::: BRANO ESTRATTO :::

San Zeno morì nel 380. Nella cronologia della chiesa veronese fu l'ottavo vescovo. Lungo la via Gallica, nella zona dell'attuale chiesa, vi era il cimitero dove il santo fu sepolto. Sulla tomba fu edificata una piccola chiesetta da Teodorico re Ariano.

La leggenda vuole che durante la devastante piena dell'adige del 589 l'inondazione si bloccò sulla soglia della chiesa, risparmiando i fedeli. Paolo Diacono nella sua Historia Langobardorum riporta che ne fu testimone il re Autari La prima chiesa fu distrutta nel IX secolo. Venne subito ricostruita per volere del vescovo Rotaldo e di re Pipino su progetto dell'arcidiacono Pacifico.

Questa nuova chiesa fu distrutta dagli Ungari all'inizio del X secolo. Dopo una breve traslazione nella Cattedrale di Santa Maria Matricolare il 21 maggio 921 il corpo di San Zeno fu riportato nella cripta che oggi è il livello più basso della basilica. La cerimonia fu molto importante, si decise che il trasporto della salma fosse affidato ai santi eremiti Benigno e Caro, considerati a quel tempo i soli degni di toccare il corpo del Santo.

::: ELENCO DEI DATI :::

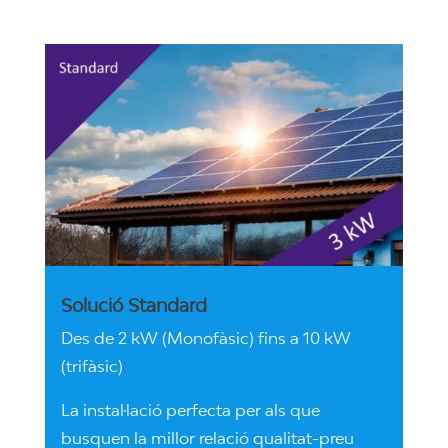
Solució Standard
Des de 2 kW (Monofàsic) fins a 10 kW
(trifàsic)
La instal·lació perfecta per als que
busquen la millor relació qualitat-preu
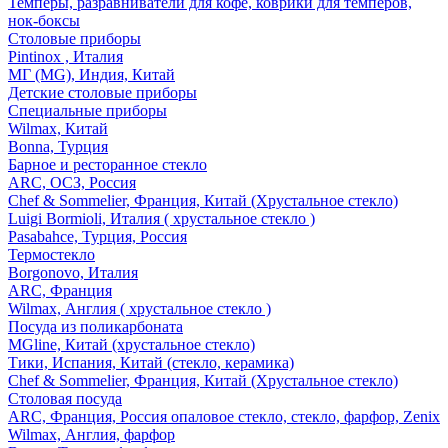
Темперы, разравниватели для кофе, коврики для темперов,
нок-боксы
Столовые приборы
Pintinox , Италия
МГ (MG), Индия, Китай
Детские столовые приборы
Специальные приборы
Wilmax, Китай
Bonna, Турция
Барное и ресторанное стекло
ARC, ОСЗ, Россия
Chef & Sommelier, Франция, Китай (Хрустальное стекло)
Luigi Bormioli, Италия ( хрустальное стекло )
Pasabahce, Турция, Россия
Термостекло
Borgonovo, Италия
ARC, Франция
Wilmax, Англия ( хрустальное стекло )
Посуда из поликарбоната
MGline, Китай (хрустальное стекло)
Тики, Испания, Китай (стекло, керамика)
Chef & Sommelier, Франция, Китай (Хрустальное стекло)
Столовая посуда
ARC, Франция, Россия опаловое стекло, стекло, фарфор, Zenix
Wilmax, Англия, фарфор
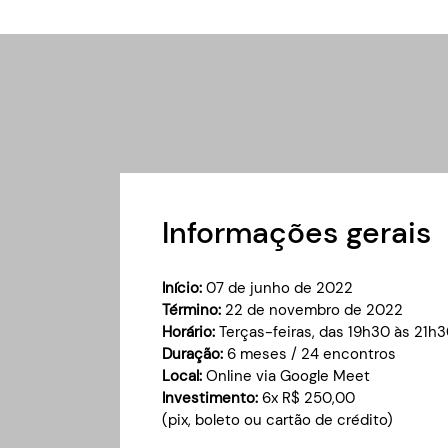
Informações gerais
Início:
07 de junho de 2022
Término:
22 de novembro de 2022
Horário:
Terças-feiras,
das 19h30 às 21h
Duração:
6 meses / 24 encontros
Local:
Online via Google Meet
Investimento:
6x R$ 250,00
(pix, boleto ou cartão de crédito)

:::

**ESERCIZI:**
(1) Rispondi a queste domande sul brano su San Zeno:
(a) In che anno morì San Zeno?
(b) Chi riporta, nella Historia Langobardorum, che il re Autari fu testimone dell'evento?
(c) A chi fu affidato il trasporto della salma del Santo?
(2) Come si esprimono in un elenco JSON di stringhe, una per riga, le righe dei record dalla riga con "Темперы, разравниватели для" fino alla fine dei record, estremi compresi? Ometti le immagini.
I record non hanno alcun legame con il brano su San Zeno.

**SOLUZIONI:**
(1)
(a) Nel 380.
(b) Paolo Diacono.
(c) Ai santi eremiti Benigno e Caro.

(2)
[
  "Темперы, разравниватели для кофе, коврики для темперов,",
  "нок-боксы",
  "Столовые приборы",
  "Pintinox , Италия",
  "МГ (MG), Индия, Китай",
  "Детские столовые приборы",
  "Специальные приборы",
  "Wilmax, Китай",
  "Bonna, Турция",
  "Барное и ресторанное стекло",
  "ARC, ОСЗ, Россия",
  "Chef & Sommelier, Франция, Китай (Хрустальное стекло)",
  "Luigi Bormioli, Италия ( хрустальное стекло )",
  "Pasabahce, Турция, Россия",
  "Термостекло",
  "Borgonovo, Италия",
  "ARC, Франция",
  "Wilmax, Англия ( хрустальное стекло )",
  "Посуда из поликарбоната",
  "MGline, Китай (хрустальное стекло)",
  "Тики, Испания, Китай (стекло, керамика)",
  "Chef & Sommelier, Франция, Китай (Хрустальное стекло)",
  "Столовая посуда",
  "ARC, Франция, Россия опаловое стекло, стекло, фарфор, Zenix",
  "Wilmax, Англия, фарфор",
  "Informações gerais",
  "Início:",
  "07 de junho de 2022",
  "Término:",
  "22 de novembro de 2022",
  "Horário:",
  "Terças-feiras,",
  "das 19h30 às 21h",
  "Duração:",
  "6 meses / 24 encontros",
  "Local:",
  "Online via Google Meet",
  "Investimento:",
  "6x R$ 250,00",
  "(pix, boleto ou cartão de crédito)"
]